> [TRECHO DO DOCUMENTO]
....................
Conhecido por seus retratos contundentes da hipocrisia estadunidense, Sam Mendes aposta numa produção de tintas mais suaves em "Por uma vida melhor". O diretor até hoje é lembrado por seu oscarizado "Beleza americana", mas aquele recente trabalho difere desse em muitos aspectos. Se no longa de 1999 ele jogava no vento as compulsões, traumas e repressões que afetavam uma família aparentemente estruturada, em "Por uma vida melhor" Mendes se propõe a acompanhar o processo de formação de um futuro clã.
Seus protagonistas são Burt (John Krasinski) e Verona (Maya Rudolph), um jovem casal que acabou de subir ao altar. Ela está grávida de sete meses, e pensa em todos os prós e contras que surgirão com o nascimento do bebê. Estão seguros de muitas decisões, mas ainda pensam no que pode ser realmente o melhor para seu filho. Depois que os pais de Burt decidem ir morar na Bélgica, o casal, que adora viagens e tem rotinas flexíveis nos seus respectivos empregos, percebe que nada mais os prende à cidadezinha em que habitam. Daí vem uma ideia tão interessante quanto insana: eles iniciam uma viagem para rever velhos conhecidos, na tentativa de conviver com diferentes modelos de família. Assim, poderão saber perto de quem será melhor criar o filho que esperam.
Esse ponto de partida faz com que o filme se transforme em uma divertida jornada de descobertas e alegrias para Burt e Verona. No original, o filme se chama "Away we go", que significa em português "distante nós vamos". Esse título chegou a ser usado quando ele foi exibido em festivais, mas acabou sendo substituído pelo atual, que carrega consigo um sabor meio piegas, que destoa do real conteúdo do filme. Trata-se de um Sam Mendes atípico, por sua ferocidade estar mais contida, e a comédia dar o tom em boa parte das cenas. Nas viagens que faz, o casal se depara com todo tipo de família, o que serve como uma ótima oportunidade para que Mendes desfie seu olhar nada complacente sobre o tradicional "American way of life", que, de certa forma, combate a cada filme que dirige. A sociedade estaduinidense é criticada de maneira mais sutil em "Por uma vida melhor", o que torna o longa um pouco mais palatável para a mioria esmagadora do público.
A história é recheada de passangens sarcásticas, que levam a refletir sobre algmas neuroses tipicamente humanas, como a obsessão das mulheres por um homem ideal, que Verona percebe com o tempo que simplesmente não existe. E o comportamento desorganizado dos homens, como é o caso de Burt, que tanto as enlouquece também ganha espaço aqui. Aos poucos, eles se dão conta de que cada modelo familiar que conhecem em sua longa jornada pode ser bom ou ruim, por razões distintas. E que não existe nem jamais existirá uma forma que delimite o que se deve ou não fazer na criação de um filho. Existe, sim, uma necessidade de adequação dos pais às demandas dos filhos, e dos filhos em relação ao aprendizado que seus pais lhes podem proporcionar. Então, Burt e Verona entendem que terão de encontrar seu próprio ponto de equilíbrio, para saber como agir com o bebê que está prestes a nascer.
....................
[Itens de um conjunto de dados]
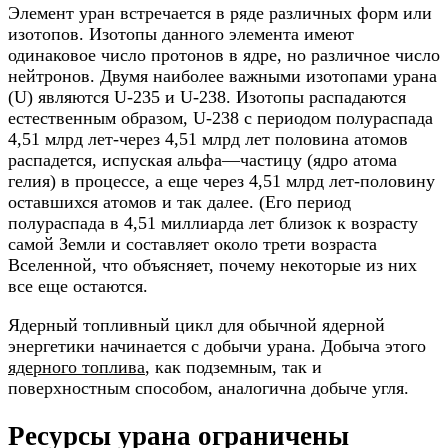
Элемент уран встречается в ряде различных форм или
изотопов. Изотопы данного элемента имеют
одинаковое число протонов в ядре, но различное число
нейтронов. Двумя наиболее важными изотопами урана
(U) являются U-235 и U-238. Изотопы распадаются
естественным образом, U-238 с периодом полураспада
4,51 млрд лет-через 4,51 млрд лет половина атомов
распадется, испуская альфа—частицу (ядро атома
гелия) в процессе, а еще через 4,51 млрд лет-половину
оставшихся атомов и так далее. (Его период
полураспада в 4,51 миллиарда лет близок к возрасту
самой Земли и составляет около трети возраста
Вселенной, что объясняет, почему некоторые из них
все еще остаются.
Ядерный топливный цикл для обычной ядерной
энергетики начинается с добычи урана. Добыча этого
ядерного топлива
, как подземным, так и
поверхностным способом, аналогична добыче угля.
Ресурсы урана ограничены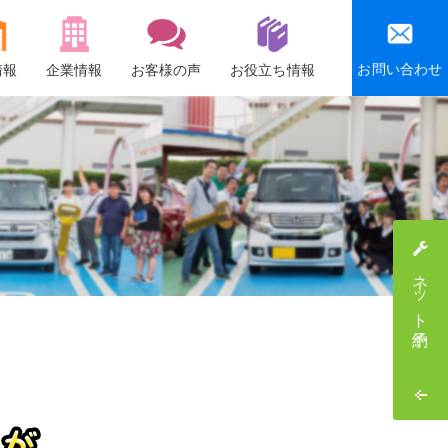
お問い合わせ
情報
企業情報
お客様の声
お役立ち情報
会社概要
沿革
社会貢献活動
感謝祭・社員旅行
ネット予約
採用情報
....................
> [INSTRUÇÃO] Transcreva sem alterações o trecho da crítica sobre "Por uma vida melhor" que se inicia com as palavras "Seus protagonistas são" e vai até "filho que esperam.".

> [RESPOSTA ABAIXO]
Seus protagonistas são Burt (John Krasinski) e Verona (Maya Rudolph), um jovem casal que acabou de subir ao altar. Ela está grávida de sete meses, e pensa em todos os prós e contras que surgirão com o nascimento do bebê. Estão seguros de muitas decisões, mas ainda pensam no que pode ser realmente o melhor para seu filho. Depois que os pais de Burt decidem ir morar na Bélgica, o casal, que adora viagens e tem rotinas flexíveis nos seus respectivos empregos, percebe que nada mais os prende à cidadezinha em que habitam. Daí vem uma ideia tão interessante quanto insana: eles iniciam uma viagem para rever velhos conhecidos, na tentativa de conviver com diferentes modelos de família. Assim, poderão saber perto de quem será melhor criar o filho que esperam.